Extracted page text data
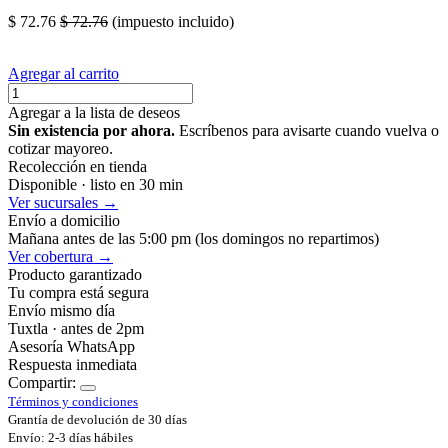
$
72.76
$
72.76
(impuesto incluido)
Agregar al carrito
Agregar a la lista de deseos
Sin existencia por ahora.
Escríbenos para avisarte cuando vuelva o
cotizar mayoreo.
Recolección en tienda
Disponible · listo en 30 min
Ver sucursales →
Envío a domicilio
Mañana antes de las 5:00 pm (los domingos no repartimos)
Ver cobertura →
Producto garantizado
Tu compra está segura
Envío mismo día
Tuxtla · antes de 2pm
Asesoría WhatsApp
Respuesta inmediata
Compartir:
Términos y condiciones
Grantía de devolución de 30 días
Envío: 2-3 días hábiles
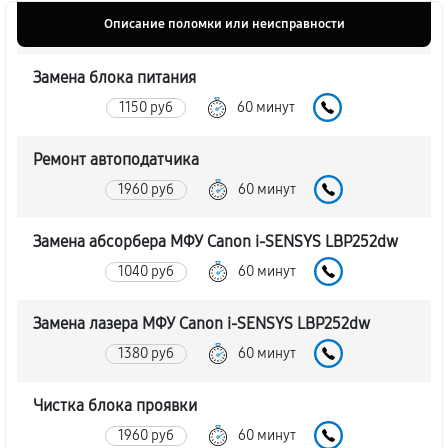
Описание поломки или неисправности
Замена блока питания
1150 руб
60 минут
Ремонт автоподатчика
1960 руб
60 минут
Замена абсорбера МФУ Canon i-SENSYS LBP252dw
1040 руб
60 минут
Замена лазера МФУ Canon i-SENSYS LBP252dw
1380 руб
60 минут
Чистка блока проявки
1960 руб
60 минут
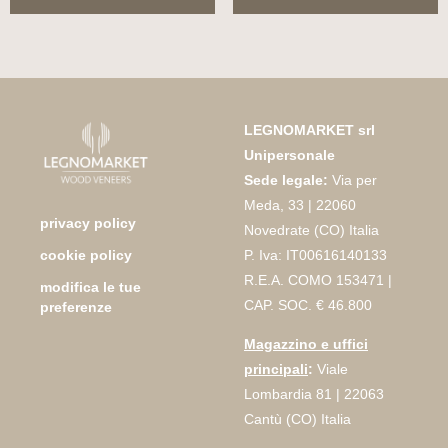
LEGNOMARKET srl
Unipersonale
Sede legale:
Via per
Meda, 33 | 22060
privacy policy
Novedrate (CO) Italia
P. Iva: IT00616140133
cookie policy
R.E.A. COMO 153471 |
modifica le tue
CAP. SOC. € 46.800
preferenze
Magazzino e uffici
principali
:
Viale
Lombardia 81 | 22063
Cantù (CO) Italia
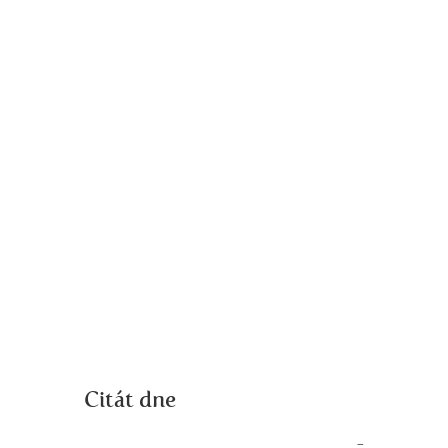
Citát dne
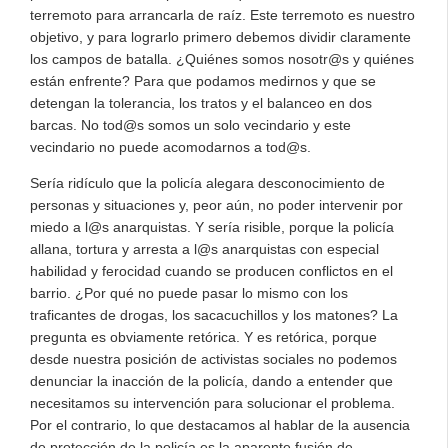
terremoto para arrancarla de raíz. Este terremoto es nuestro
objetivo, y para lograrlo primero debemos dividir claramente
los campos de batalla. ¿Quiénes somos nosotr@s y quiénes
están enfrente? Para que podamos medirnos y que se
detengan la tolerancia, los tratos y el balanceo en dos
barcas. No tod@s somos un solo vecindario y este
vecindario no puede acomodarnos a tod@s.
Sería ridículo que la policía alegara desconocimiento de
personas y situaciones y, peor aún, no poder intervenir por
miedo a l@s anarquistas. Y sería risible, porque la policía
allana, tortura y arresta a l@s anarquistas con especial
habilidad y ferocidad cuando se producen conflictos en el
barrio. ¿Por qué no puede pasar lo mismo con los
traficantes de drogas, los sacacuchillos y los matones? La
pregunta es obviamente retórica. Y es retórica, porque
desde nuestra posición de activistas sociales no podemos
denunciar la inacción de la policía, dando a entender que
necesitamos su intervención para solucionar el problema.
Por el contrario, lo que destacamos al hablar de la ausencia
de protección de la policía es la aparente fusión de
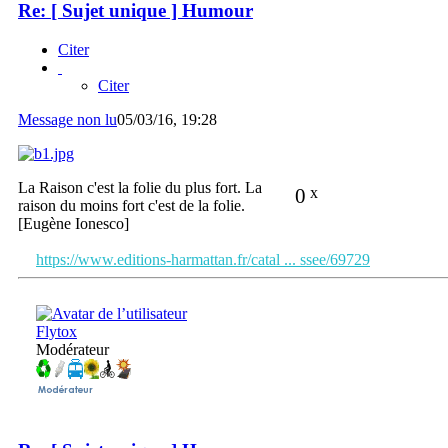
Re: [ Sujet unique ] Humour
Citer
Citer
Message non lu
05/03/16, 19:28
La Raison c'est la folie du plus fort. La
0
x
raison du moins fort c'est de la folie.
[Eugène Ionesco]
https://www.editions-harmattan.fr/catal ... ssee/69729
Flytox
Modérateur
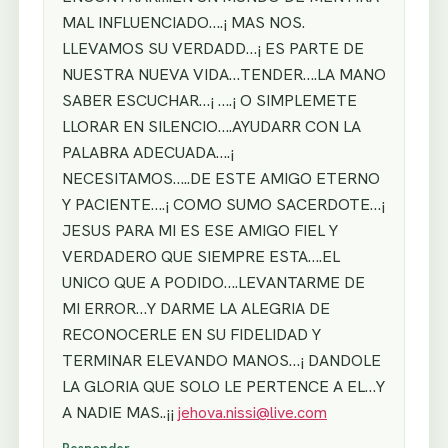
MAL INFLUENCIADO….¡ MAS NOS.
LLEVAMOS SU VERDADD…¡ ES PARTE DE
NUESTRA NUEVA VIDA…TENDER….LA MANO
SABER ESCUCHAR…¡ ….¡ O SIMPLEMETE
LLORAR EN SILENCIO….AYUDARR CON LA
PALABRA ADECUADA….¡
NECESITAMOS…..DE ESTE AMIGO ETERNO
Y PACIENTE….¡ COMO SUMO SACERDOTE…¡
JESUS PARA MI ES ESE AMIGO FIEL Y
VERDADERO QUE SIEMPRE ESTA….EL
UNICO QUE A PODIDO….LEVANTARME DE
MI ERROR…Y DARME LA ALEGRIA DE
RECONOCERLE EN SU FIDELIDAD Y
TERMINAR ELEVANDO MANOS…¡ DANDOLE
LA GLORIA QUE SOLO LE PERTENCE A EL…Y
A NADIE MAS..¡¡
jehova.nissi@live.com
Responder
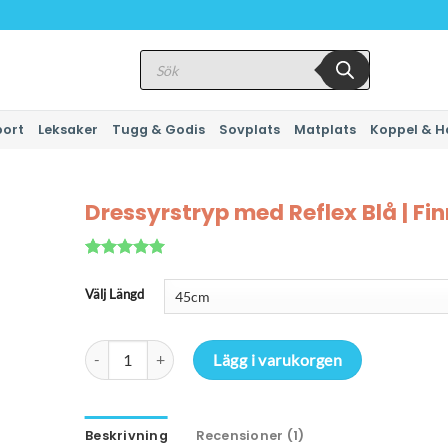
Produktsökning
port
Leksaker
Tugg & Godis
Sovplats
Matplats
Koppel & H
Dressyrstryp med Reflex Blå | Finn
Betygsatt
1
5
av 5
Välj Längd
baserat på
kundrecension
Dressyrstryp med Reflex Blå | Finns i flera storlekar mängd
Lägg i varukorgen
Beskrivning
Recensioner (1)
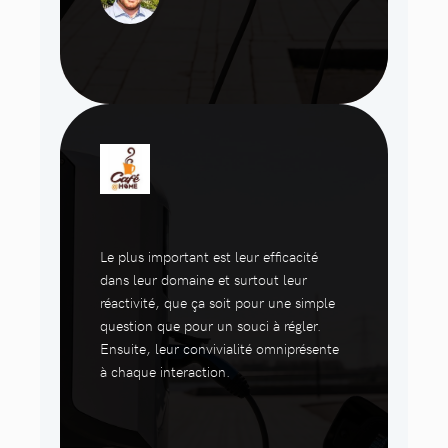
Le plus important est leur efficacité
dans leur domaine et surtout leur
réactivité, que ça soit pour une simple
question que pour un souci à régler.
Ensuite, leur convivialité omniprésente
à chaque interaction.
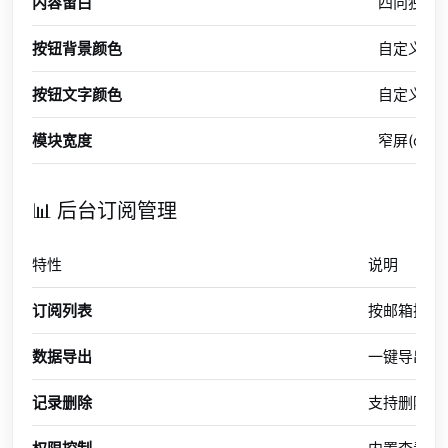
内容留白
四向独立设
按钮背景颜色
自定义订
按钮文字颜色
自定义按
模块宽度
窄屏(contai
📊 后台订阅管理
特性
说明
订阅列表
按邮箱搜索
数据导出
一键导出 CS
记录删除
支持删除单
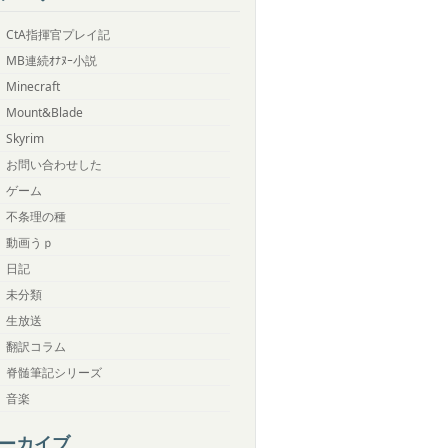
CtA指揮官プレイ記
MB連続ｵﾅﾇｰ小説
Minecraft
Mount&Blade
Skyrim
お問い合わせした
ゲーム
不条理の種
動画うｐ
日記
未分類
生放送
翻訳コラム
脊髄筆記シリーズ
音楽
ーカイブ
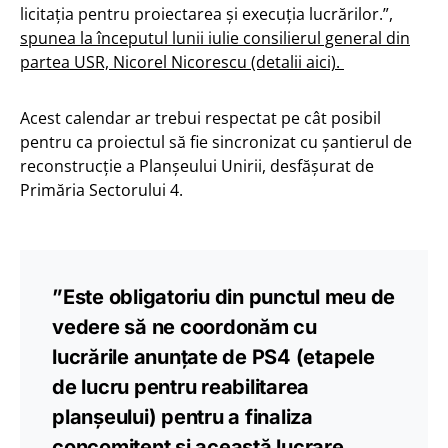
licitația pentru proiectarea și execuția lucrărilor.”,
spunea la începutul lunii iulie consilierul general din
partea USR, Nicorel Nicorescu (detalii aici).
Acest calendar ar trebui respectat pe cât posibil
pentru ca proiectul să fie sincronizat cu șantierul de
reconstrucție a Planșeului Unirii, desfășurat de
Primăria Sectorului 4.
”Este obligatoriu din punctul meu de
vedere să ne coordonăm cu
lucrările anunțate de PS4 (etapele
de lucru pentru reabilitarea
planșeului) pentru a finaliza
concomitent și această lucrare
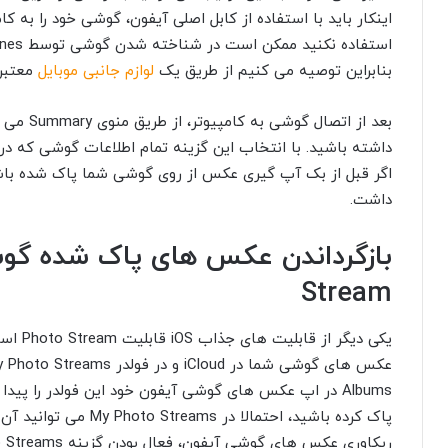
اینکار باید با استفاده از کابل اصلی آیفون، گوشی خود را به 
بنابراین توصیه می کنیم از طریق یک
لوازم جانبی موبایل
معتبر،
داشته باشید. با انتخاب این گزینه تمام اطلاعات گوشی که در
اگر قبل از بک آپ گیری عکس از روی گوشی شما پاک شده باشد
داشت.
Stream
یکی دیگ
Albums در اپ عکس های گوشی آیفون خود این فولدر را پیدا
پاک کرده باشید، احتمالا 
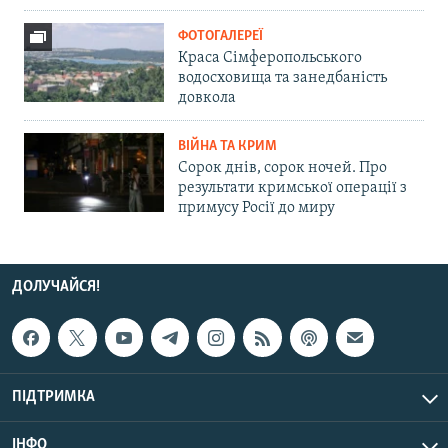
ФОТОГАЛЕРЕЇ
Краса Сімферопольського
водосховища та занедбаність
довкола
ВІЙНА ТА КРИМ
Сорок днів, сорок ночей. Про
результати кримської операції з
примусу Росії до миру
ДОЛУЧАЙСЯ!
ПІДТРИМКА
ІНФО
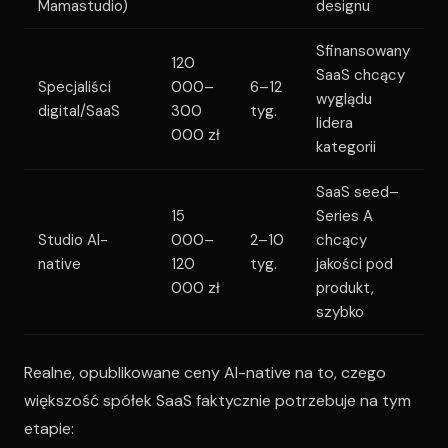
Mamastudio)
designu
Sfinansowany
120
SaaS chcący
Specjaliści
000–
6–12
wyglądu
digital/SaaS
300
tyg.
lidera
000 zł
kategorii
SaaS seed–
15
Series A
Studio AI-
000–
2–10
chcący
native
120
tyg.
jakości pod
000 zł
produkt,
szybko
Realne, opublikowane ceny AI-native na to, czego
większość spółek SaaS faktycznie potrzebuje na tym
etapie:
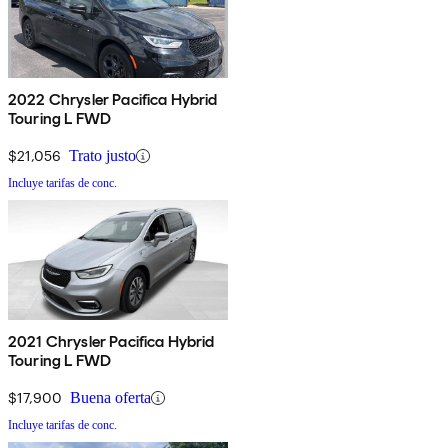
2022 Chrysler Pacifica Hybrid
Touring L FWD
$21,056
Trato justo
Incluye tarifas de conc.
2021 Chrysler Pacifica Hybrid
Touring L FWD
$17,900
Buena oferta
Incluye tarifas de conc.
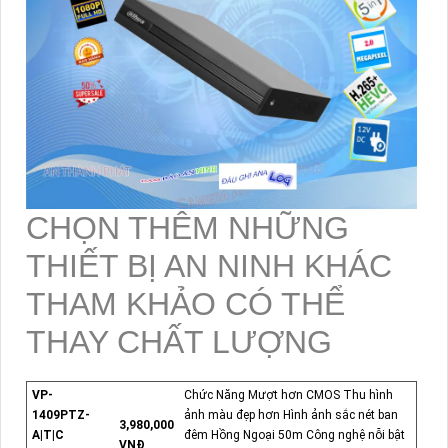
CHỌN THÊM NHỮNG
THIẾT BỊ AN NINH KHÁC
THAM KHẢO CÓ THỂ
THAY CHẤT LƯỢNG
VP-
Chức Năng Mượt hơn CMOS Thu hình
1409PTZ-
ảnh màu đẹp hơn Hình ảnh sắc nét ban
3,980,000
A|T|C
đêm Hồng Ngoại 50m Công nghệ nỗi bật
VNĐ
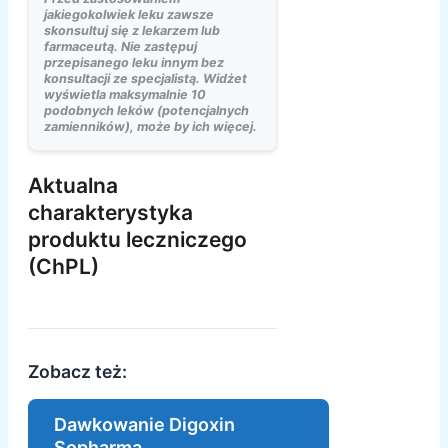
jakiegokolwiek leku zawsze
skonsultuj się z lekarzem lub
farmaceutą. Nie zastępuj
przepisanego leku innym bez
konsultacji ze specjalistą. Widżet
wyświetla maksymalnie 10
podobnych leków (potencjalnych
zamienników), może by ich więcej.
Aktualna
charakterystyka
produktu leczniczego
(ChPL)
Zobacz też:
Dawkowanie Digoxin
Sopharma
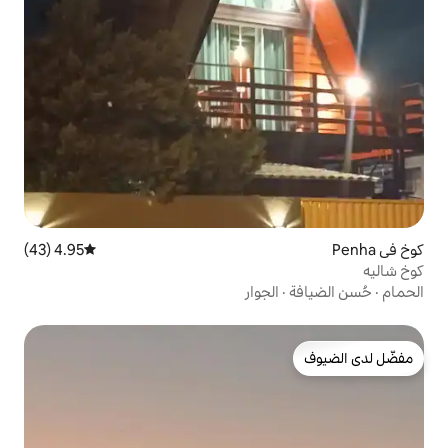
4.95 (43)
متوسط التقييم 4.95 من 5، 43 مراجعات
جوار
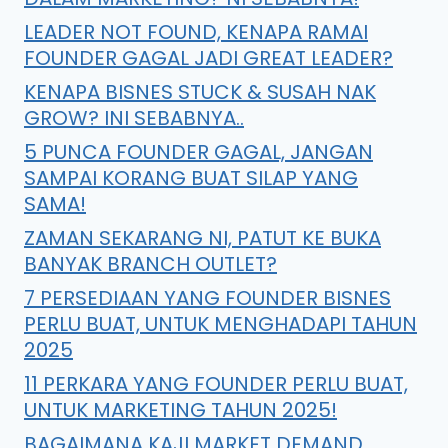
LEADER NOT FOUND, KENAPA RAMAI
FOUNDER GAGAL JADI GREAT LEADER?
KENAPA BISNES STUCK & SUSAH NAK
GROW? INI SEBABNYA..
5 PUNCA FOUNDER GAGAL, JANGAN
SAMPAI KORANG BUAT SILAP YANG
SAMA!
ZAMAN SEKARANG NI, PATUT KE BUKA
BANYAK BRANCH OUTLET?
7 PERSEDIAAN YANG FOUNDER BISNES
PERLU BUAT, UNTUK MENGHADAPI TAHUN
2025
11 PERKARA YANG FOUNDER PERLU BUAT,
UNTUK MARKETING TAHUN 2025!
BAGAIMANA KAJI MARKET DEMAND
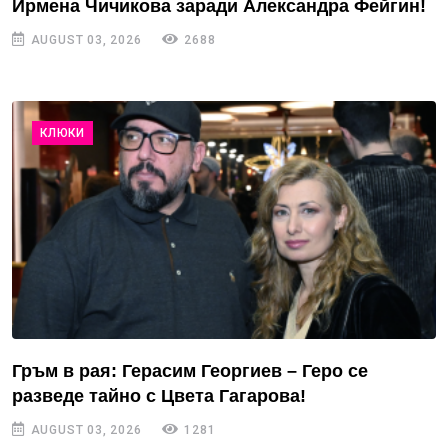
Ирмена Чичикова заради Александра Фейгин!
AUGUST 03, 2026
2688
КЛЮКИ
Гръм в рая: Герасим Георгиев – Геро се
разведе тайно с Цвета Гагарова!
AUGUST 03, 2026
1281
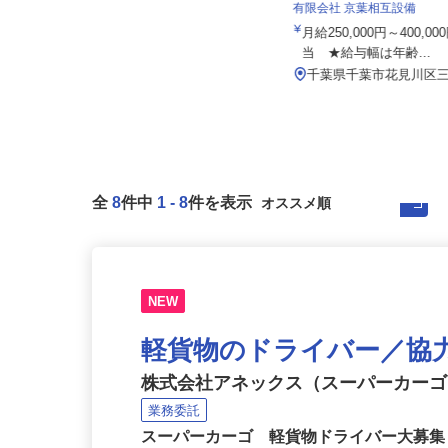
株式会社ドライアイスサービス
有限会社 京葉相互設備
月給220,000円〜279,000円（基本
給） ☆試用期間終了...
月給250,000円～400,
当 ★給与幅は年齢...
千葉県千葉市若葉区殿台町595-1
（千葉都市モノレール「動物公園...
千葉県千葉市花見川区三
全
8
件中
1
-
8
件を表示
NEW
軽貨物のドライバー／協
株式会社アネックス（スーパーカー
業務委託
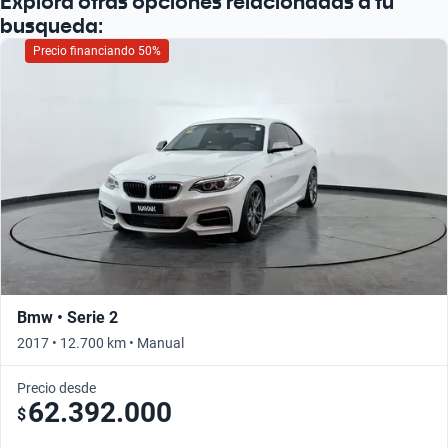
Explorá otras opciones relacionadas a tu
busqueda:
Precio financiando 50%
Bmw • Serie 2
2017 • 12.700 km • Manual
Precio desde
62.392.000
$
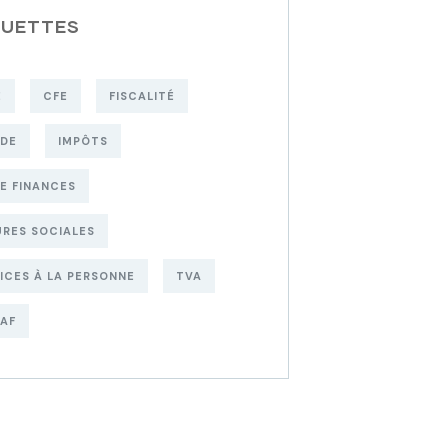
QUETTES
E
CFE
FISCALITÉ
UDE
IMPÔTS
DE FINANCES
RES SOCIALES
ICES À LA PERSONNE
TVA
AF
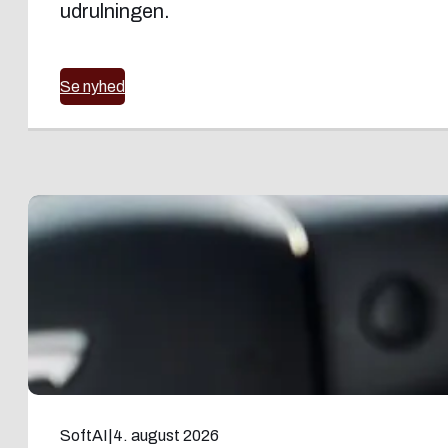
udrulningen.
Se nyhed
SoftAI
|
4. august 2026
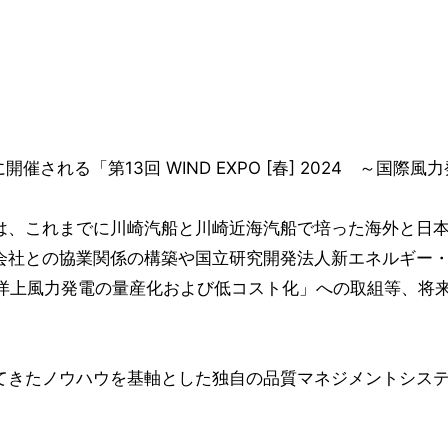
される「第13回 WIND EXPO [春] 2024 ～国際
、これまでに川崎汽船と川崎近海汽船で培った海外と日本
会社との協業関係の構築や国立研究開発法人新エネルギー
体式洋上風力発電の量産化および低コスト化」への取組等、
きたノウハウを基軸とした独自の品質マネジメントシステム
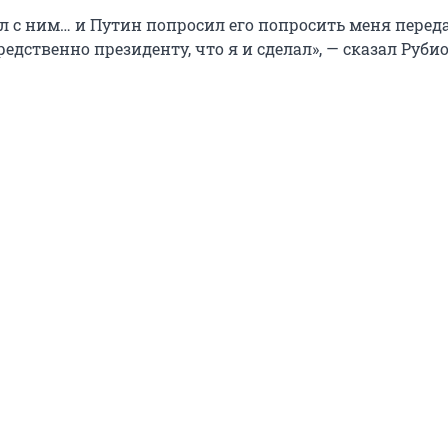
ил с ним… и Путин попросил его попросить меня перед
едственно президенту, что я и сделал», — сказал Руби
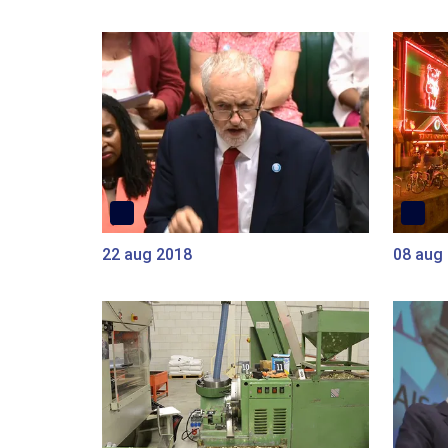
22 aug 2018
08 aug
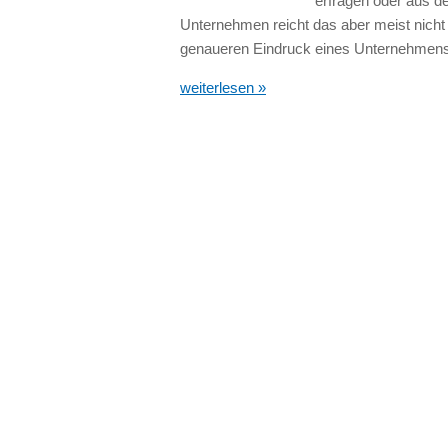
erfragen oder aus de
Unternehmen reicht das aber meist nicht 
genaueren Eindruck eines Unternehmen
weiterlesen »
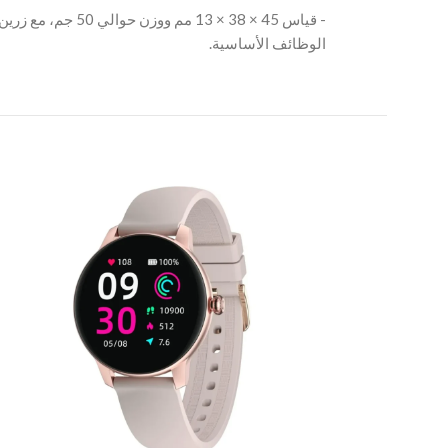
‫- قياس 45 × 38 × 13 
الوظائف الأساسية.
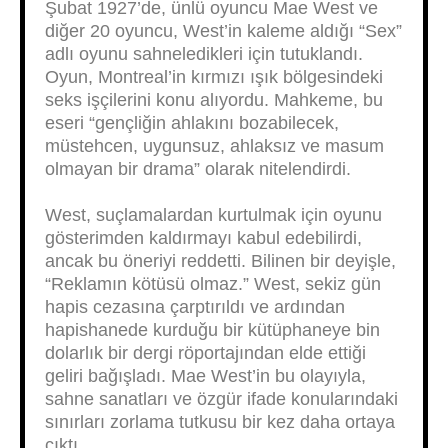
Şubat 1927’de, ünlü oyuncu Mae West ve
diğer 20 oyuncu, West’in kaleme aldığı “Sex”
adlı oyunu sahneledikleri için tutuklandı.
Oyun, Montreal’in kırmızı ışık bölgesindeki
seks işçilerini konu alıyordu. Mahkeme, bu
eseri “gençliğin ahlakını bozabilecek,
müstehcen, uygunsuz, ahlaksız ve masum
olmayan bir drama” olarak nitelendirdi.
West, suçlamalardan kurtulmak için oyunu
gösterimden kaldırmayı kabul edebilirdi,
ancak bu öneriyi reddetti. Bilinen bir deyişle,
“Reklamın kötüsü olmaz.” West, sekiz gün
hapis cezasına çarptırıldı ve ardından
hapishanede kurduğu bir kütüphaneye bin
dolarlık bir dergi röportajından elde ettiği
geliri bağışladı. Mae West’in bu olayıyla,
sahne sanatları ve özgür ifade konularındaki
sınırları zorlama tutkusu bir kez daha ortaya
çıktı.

- **WHAT IS EXPECTED**
A bare number is the whole answer: how many lines in the entries contain "SENSYS"?

- **EXPECTED ANSWER**
2